Se la metió poco a poco, empujándose hacia atrás, gimiendo bajito, mordiéndose el antebrazo para no gritar. Cuando lo tuve todo adentro, me quedé quieto. Sentí cómo se acostumbraba, cómo me apretaba con un ritmo involuntario. Solo entonces empecé a moverme.
Al principio lento, lentísimo. Así me lo había pedido. Cada embestida medida, profunda, hasta el fondo. Después me dejé caer encima de él, le tomé la nuca con una mano y se la sostuve contra el colchón. Empecé a cogerlo más fuerte. Me daba placer el sonido seco de mis caderas contra sus nalgas, ese eco que no admite mentiras. Aurelio empezó a sudar. Yo también. El cuarto olía a cuerpo, a mezcal, a algo más antiguo.
—Más —pidió—. Más, papi.
Lo giré boca arriba. Le puse las piernas sobre mis hombros. Me hundí otra vez. Me apretó tanto que tuve que detenerme. Su mano me buscó el cuello y me apretó suave, no para asfixiar, para pedir. Le besé los labios. Le besé la barba. Le mordí el lóbulo de la oreja. Llegué con un temblor que me corrió desde la espalda hasta los talones. Él se vino casi al mismo tiempo, manchándose el vientre sin tocarse, solo del puro roce.
Nos quedamos un rato así, pegados, sin hablar. Su pecho subía y bajaba contra el mío.
***
Después nos levantamos para ir al baño. Aurelio abrió la regadera. El agua caliente cayó sobre los dos. Me enjabonó la espalda, los brazos, el cuello. Yo le enjaboné las nalgas con calma, sin disimular para qué. Y otra vez, debajo del chorro, lo apoyé contra los azulejos y se la volví a meter. Esta vez fue más corto, más urgente, casi un epílogo. Salimos limpios, agotados, riéndonos por lo bajo de algo que ya no recuerdo.
Dormimos juntos. Yo me quedé del lado de la ventana, él pegado a mi espalda. En algún momento de la madrugada me besó la nuca y volvió a dormirse, respirando hondo.
Al día siguiente, antes de salir hacia el aeropuerto, le confesé que tengo guardada una caja con ropa femenina de encaje y que algún día se la enseñaría puesta sobre mí.
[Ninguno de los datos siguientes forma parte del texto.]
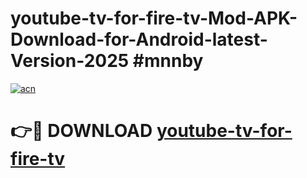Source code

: # youtube-tv-for-fire-tv-Mod-APK-Download-for-Android-latest-Version-2025 #mnnby

[![acn](https://github.com/user-attachments/assets/0f9c940e-d8b0-45ae-aac7-cd30a18b3e1c)](https://app.mediaupload.pro?title=youtube-tv-for-fire-tv&ref=09M)

# 👉🔴 DOWNLOAD [youtube-tv-for-fire-tv](https://app.mediaupload.pro?title=youtube-tv-for-fire-tv&ref=09M)
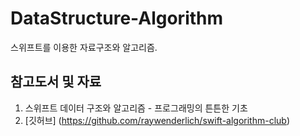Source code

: # DataStructure-Algorithm
스위프트를 이용한 자료구조와 알고리즘. 
## 참고도서 및 자료
1. 스위프트 데이터 구조와 알고리즘 - 프로그래밍의 튼튼한 기초
2. [깃허브] (https://github.com/raywenderlich/swift-algorithm-club)
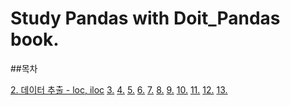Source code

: # Study Pandas with Doit_Pandas book.

##목차

[2. 데이터 추출 - loc, iloc](https://github.com/SeokHyeon-Hwang/with_python/blob/master/Pandas/Study/Doit_pandas/190615_pandas_02.ipynb)
[3.]()
[4.]()
[5.]()
[6.]()
[7.]()
[8.]()
[9.]()
[10.]()
[11.]()
[12.]()
[13.]()
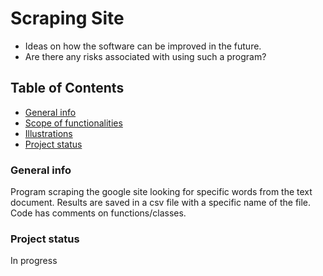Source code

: # Scraping Site

- Ideas on how the software can be improved in the future.
- Are there any risks associated with using such a program?

## Table of Contents
* [General info](#general-info)
* [Scope of functionalities](#scope-of-functionalities)
* [Illustrations](#illustrations)
* [Project status](#project-status)

### General info
Program scraping the google site looking for specific words from the text document.
Results are saved in a csv file with a specific name of the file.
Code has comments on functions/classes.


### Project status
In progress
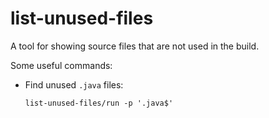 # list-unused-files

A tool for showing source files that are not used in the build.

Some useful commands:

  - Find unused `.java` files:
  
        list-unused-files/run -p '.java$'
Aurelio se rió contra mi hombro. Dijo que esa era una cita pendiente y que no se le iba a olvidar.
Salí a la calle con el sol en la cara, con el sabor del mezcal todavía en la boca y con la certeza de que volvería. Pero esa, como suele decirse, ya es otra historia que contaré cuando me toque el siguiente certamen.
Firmado: un jurado más, que esa noche dejó de juzgar.